One reason our previous regression models were so wanting is that the bike mode share variable is left-censored: many of its observed values in the dataset are zero, which is also the value that it cannot conceptually drop below. There cannot be a negative number of commuters who bicycle to work; therefore, there cannot be a negative bicycle mode share. However, the two regression models we have used so far both allow for negative predicted values for the bike mode share variable, the dependent variable in the regression equation.
A Tobit regression model is designed for censored data like ours. (Yes, the T is capitalized. "Tobit" is an amalgam of "probit" and the last name of the creator of the Tobit regression model, James Tobin.) The model version appropriate to a left-censored dependent variable appears to the left. Notice that it explicitly censors the value of the dependent variable at zero. Maximum likelihood estimation is used to estimate the model parameters.
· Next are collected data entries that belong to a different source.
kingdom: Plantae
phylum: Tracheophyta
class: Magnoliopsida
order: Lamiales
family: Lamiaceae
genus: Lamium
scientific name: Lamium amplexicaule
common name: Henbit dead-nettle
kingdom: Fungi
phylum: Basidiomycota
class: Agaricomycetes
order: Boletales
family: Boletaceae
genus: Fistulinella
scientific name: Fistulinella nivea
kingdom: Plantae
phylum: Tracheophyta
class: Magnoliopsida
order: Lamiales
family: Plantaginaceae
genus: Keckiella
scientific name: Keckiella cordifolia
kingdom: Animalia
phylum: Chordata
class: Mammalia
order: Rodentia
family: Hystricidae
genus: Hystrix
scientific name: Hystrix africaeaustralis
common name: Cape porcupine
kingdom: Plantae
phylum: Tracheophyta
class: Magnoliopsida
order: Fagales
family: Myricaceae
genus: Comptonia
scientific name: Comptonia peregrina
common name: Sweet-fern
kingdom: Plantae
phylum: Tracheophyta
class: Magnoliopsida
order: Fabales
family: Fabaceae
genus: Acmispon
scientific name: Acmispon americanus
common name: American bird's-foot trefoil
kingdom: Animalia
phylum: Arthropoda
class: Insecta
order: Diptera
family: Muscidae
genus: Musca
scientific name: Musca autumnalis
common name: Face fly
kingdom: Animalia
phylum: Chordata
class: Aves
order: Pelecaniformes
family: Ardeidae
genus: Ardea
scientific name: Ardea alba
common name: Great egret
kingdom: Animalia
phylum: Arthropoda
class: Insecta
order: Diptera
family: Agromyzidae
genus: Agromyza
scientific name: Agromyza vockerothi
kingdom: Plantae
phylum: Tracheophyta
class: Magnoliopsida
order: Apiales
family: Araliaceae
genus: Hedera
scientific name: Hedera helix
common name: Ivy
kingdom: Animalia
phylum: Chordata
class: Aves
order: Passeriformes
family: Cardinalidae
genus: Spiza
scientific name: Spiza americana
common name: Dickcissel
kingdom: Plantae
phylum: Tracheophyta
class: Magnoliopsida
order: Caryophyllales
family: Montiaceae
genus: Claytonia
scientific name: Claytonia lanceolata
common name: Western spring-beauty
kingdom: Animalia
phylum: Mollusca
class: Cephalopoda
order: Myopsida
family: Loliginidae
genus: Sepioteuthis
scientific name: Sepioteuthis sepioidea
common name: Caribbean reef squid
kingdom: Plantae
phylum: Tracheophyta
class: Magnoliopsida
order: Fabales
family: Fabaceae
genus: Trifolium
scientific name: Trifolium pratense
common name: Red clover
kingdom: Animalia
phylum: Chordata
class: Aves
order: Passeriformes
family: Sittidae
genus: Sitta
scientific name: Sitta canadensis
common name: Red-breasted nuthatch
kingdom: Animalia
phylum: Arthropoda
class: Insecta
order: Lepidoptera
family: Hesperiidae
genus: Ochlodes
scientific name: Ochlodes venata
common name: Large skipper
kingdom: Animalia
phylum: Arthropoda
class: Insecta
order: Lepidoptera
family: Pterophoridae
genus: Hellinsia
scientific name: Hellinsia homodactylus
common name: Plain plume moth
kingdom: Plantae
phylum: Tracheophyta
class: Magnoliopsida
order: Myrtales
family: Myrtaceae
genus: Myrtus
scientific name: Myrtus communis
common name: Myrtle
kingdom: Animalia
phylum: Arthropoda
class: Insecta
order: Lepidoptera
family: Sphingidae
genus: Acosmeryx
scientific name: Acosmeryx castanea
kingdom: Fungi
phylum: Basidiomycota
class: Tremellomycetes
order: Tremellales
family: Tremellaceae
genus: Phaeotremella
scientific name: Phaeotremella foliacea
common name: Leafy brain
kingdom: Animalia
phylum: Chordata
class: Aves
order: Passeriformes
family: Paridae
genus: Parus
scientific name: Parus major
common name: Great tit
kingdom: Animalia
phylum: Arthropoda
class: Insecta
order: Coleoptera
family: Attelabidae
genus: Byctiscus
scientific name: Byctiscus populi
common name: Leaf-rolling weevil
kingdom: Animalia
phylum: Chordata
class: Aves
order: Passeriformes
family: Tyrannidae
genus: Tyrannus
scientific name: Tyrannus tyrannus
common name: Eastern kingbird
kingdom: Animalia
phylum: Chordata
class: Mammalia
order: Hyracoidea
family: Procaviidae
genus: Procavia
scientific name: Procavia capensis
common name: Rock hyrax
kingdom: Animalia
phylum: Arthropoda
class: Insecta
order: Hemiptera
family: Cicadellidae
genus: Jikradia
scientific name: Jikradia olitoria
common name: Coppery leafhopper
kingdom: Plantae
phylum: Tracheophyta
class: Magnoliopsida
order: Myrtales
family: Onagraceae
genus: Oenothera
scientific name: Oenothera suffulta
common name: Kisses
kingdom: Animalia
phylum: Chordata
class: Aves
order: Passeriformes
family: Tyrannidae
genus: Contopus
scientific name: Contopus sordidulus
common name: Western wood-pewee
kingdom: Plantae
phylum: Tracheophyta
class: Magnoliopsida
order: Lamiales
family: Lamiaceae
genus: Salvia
In applying the Tobit model to the training dataset, I used the "broad" cycle network density variable developed in the last webpage. Recall that this variable equals the total meters of bicycle infrastructure within the area unit, including the 20 meter buffer, plus the average total meters of infrastructure in contiguous area units, with contiguity defined as queen order of 2 including the lower order of 1. The bicycle network is the full network, including all types of bicycle infrastructure, regardless of whether they provide a physical barrier between the cyclist and the motor vehicle traffic.
The results of applying the Tobit regression model to the training dataset appear to the left. (My thanks to Dr. Tetsugen Haruyama and his colleagues at the Kobe University Graduate School of Economics for providing their Py4etrics Python package that allowed me to run the Tobit model on my data.) Oddly enough, we are still not obtaining a signal distinguishable from the random noise for the bicycle network density variable. The distance to CBD and university degree share variables seem to be the main drivers of the bike mode share variable. The share of blue collar workers seems to have influence, but oddly enough, it appears to be a negative one. (My hunch is that blue collar workers are less likely to have access to changing facilities at their workplace, compared to other workers, which makes them less likely to bicycle to work.)
Before placing our trust in the Tobit model (and in the results we have derived from it), we should run some simple diagnostics in terms of histograms and scatterplots. You can see them to the left.
It comes as a relief that the model is not predicting any negative values for the bicycle mode share variable (as we would expect.) You can see this on the scatterplot for the actual and predicted bike share values. But take a look at the histogram for the regression residuals -- they are very oddly (meaning not normally) distributed. Also, the scatterplot of the regression residuals and the bike mode share variable exhibits the same problem we have been seeing all along: the values of the residuals correlate strongly with the values of the bike mode share variable.
I believe it is time we gave up on regression techniques to predict the share of commuters from an area unit who choose to bicycle to work and move on to machine learning techniques. Given the nature of the data we are working with here, a traditional regression approach just is not fit for purpose. Before moving on though, just one last matter at hand: let us see how well our estimated Tobit regression model fits the same test data as we used for our spatially autocorrelated regression model:
Mean Absolute Error: 0.01141
Mean Squared Error: 0.00054
Compared to the spatially autocorrelated model, the Tobit model represents an improvement in terms of mean absolute prediction error. However, the spatially autocorrelated model performs better in terms of mean squared prediction error.